- _WHAT YOU WILL DO_
**A)** According to the article on colorectal cancer liver metastases, in which journal were the findings published?
**B)** Update the article on colorectal cancer liver metastases between "For their analyses, the" and "95 metastatic tumors.", inclusive, so that "patients" takes the place of "cases".

- _GIVEN PASSAGE_
NEW YORK (GenomeWeb) – A University of Chicago-led team has identified a form of colorectal cancer (CRC) forming a localized metastatic tumor in the liver that is highly treatable.

Using a combination of RNA sequencing, targeted panel sequencing, microRNA analyses, and/or microsatellite instability assays, the researchers profiled samples from as many as 121 individuals with liver metastases stemming from primary CRC. The findings, published online today in Nature Communications, highlighted low-risk "oligometastatic" CRC liver tumors marked by low clinical risk scores and either low- or intermediate-risk molecular subtypes.

"Our findings indicate a molecular basis for oligometastasis that is predictive of clinical outcome and complementary to established clinical risk factors associated with long-term survival following hepatic resection," senior author Ralph Weichselbaum, a radiation and cellular oncology researcher at the University of Chicago, and his colleagues wrote. The authors noted that such results "may have important clinical implications in the selection of local therapy for those patients with potentially curable oligometastatic disease from those whose few metastases are part of a large cascade of widespread disease."

For their analyses, the researchers started with a set of 134 cases involving liver metastases from primary CRC, ultimately profiling molecular patterns in 121 of the metastatic tumor samples. Along with Affymetrix array-based miRNA profiling on 116 samples, for example, they used Illumina HiSeq instruments to do transcriptome sequencing on 95 metastatic tumors.

- _RECORDED DATA_
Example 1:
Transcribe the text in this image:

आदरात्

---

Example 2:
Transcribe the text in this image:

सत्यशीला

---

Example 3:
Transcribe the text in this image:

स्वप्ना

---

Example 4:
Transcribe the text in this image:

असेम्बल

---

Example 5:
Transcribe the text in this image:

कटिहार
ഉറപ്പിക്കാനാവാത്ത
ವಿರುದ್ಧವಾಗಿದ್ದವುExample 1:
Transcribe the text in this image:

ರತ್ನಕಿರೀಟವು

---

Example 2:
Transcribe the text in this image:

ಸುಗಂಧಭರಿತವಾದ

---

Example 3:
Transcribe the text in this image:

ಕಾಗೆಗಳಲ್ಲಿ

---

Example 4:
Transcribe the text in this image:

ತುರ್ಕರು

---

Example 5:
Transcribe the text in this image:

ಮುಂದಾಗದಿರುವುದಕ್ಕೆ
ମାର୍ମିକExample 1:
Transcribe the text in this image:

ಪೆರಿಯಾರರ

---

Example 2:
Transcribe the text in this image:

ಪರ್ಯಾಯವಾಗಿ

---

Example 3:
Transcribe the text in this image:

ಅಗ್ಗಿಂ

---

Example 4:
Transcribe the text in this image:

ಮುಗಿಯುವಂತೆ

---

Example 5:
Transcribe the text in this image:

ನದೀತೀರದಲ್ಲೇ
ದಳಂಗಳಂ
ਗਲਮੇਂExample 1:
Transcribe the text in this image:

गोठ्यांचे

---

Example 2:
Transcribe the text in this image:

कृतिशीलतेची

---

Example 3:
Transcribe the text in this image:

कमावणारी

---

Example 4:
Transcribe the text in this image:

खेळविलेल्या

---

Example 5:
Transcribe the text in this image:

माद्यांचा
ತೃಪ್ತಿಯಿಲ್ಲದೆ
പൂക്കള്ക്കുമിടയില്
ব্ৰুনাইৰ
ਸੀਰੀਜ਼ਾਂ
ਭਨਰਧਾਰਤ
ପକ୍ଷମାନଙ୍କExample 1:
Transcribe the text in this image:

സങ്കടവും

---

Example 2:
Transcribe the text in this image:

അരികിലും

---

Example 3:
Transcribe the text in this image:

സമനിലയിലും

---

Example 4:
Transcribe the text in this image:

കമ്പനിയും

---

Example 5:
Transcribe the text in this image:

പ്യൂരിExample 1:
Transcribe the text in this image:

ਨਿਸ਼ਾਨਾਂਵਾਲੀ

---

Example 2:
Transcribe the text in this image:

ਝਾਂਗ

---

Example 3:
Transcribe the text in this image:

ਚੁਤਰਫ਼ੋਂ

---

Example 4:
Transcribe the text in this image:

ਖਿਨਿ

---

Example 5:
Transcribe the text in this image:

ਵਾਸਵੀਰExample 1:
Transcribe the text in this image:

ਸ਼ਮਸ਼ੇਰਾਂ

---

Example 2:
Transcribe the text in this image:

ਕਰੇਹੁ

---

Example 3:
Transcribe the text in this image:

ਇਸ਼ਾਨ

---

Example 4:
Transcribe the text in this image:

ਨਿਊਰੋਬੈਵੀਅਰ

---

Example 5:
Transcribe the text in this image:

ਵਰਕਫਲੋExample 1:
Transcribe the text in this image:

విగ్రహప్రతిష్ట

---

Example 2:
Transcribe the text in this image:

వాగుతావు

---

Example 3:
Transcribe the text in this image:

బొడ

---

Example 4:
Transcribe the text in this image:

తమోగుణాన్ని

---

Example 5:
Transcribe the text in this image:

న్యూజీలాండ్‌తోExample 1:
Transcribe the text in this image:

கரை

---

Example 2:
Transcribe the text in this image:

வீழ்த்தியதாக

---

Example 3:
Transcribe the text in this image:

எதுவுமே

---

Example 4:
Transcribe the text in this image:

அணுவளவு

- _TASK-BY-TASK ANSWERS_
**A)** Nature Communications

**B)**
For their analyses, the researchers started with a set of 134 patients involving liver metastases from primary CRC, ultimately profiling molecular patterns in 121 of the metastatic tumor samples. Along with Affymetrix array-based miRNA profiling on 116 samples, for example, they used Illumina HiSeq instruments to do transcriptome sequencing on 95 metastatic tumors.